Prevention programs face their own collapse. These are the interventions meant to stop new infections before they start—pre-exposure prophylaxis, harm reduction services, sexual health education, and other evidence-based approaches. They are resource-intensive and politically vulnerable. When funding dries up, prevention is typically the first thing cut, because its benefits accrue over time and are measured in infections that do not happen—harder to defend than treatment, which saves visible lives in the present. The irony is that prevention becomes most urgent precisely when treatment capacity is shrinking, because the system cannot absorb a surge in new cases.
What CHAI's memo documents is not a temporary disruption followed by recovery. It is a year-long failure of the funding mechanisms to restore themselves, coupled with the continued deterioration of the services that depend on them. The data suggests that the damage from the initial crisis has not been arrested. Instead, it has compounded. Clinics have closed or reduced hours. Health workers have left the field. Supply chains have broken. The institutional knowledge and relationships that make HIV programs work have begun to scatter.
The question now is whether the system can be rebuilt before the damage becomes irreversible. CHAI's data provides the evidence that intervention is urgent. Without sustained funding recovery and immediate action to shore up testing, treatment, and prevention infrastructure, the gains made over decades of HIV response are at risk of being undone.
Notable Quotes
Services have not recovered; people are not getting tested, children are not getting treatment, and prevention is collapsing at the moment a breakthrough drug is finally within reach.— Clinton Health Access Initiative HIV Market Impact Memo, June 2026
The Hearth Conversation Another angle on the story
When you say services have not recovered, what does that actually look like on the ground? Are clinics closed, or are they open but empty?
Both, in different places. Some clinics have reduced their hours or cut staff. Others are still operating but they're running on fumes—fewer tests being done, longer waits, less reliable supply of medications. The infrastructure is still there in some cases, but it's degraded.
And the children not getting treatment—is that because the drugs aren't available, or because families can't reach the clinics?
It's usually both. Supply chains have broken down, so drugs aren't always there. But also, when a health system is under stress, pediatric services often get deprioritized. Children need more intensive management, more follow-up. When resources shrink, that's expensive to maintain.

▶ GIVEN MATERIAL:

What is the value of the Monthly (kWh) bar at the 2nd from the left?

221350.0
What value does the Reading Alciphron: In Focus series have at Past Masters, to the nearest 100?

▶ TASK PROMPT:
Answer these questions using the passage on HIV services above.
(a) According to the passage, what is typically the first thing cut when funding dries up?
(b) In what month and year is the Clinton Health Access Initiative HIV Market Impact Memo dated?
(c) According to the conversation, why are pediatric services costly to maintain when resources shrink?

▶ YOUR SOLUTION:
(a) Prevention.
(b) June 2026.
(c) Children need more intensive management and more follow-up.